Many people are angry at the current financial system these days, including Los Angeles art gallery owner Kristen Christian. When it was announced last month that Bank of America was going to charge a monthly US$5 debit card fee, Christian took her anger to Facebook, asking her followers to close out their accounts with the corporate bank and move their money to smaller banks and credit unions. Initially, she had hoped that at least a fraction of her 500 Facebook friends would take on the task, but over a short amount of time, it became a revolution.
Here are some digital activism observations we took away from this social movement:
The Power of One: As mentioned before, Christian got fed up one day and expressed her anger to her online followers. Up until recently, people felt that they had to take their grievances to an “established social justice group” to make change happen. According to Bank Transfer Day’s Facebook page, over 57,000 followers “like” the idea of giving big banks a lesson. Like Rosa Parks, sometimes it takes one person to get the ball rolling.
Have a Specific Goal/Demand: The Occupy Wall Street movement has been criticized for not having a clear set of demands and action goals. Bank Transfer Day, on the other hand, had one simple and clear goal, which could be done by anyone. It’s Facebook page gives clear reasons for joining a credit union/small bank and their benefits. This is what we think helped propel the strong support for the movement.
Conflicting Movements Can Cut Into Media Coverage: Christian made it very clear in many TV appearances that while she “acknowledges the enthusiasm” from OWS, “the Bank Transfer Day movement was neither inspired by, derived from nor organized by the Occupy Wall Street movement, and the Bank Transfer Day movement does not endorse any activities conducted by Occupy Wall Street.” However, the media covered Bank Transfer Day as if it was a part of OWS. Also, the Move Your Money Project had a similar goal of divesting from big banks on Nov. 5.

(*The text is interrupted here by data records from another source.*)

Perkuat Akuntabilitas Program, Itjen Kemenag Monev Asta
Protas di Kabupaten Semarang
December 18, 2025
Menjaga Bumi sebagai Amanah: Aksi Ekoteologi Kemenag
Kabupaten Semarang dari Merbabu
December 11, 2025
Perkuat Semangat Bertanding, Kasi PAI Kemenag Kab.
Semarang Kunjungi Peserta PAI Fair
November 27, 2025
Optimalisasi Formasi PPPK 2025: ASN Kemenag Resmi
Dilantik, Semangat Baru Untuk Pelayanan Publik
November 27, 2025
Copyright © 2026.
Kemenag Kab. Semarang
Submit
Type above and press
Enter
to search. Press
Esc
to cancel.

Money Talks: According to Bill Cheney, president and CEO of The Credit Union National Association (CUNA), at least 650,000 consumers across the US have joined credit unions since Sept. 29. (the day Bank of America unveiled its $5 monthly debit card fee). Also during that time, CUNA estimates that credit unions have added $4.5 billion in new savings accounts, likely from the new members and existing members shifting their funds.
Clearly, Bank of America was paying attention, as it abandoned it’s $5 debit card fee plan just days ago, after listening “to our customers very closely,” David Darnell, BoA’s co-chief operating officer, said in a statement. Wells Fargo, JP Morgan & Chase and Citigroup are among other big banks who have also retracted similar debit card plans.
“Any day is a good day for a consumer to become a credit union member,” Cheney said. “Saturday, Nov. 5, is one good day to join, and we certainly encourage consumers to make the change. Because when a consumer joins a credit union, he or she takes the first step for themselves, and their families, in moving toward financial freedom.”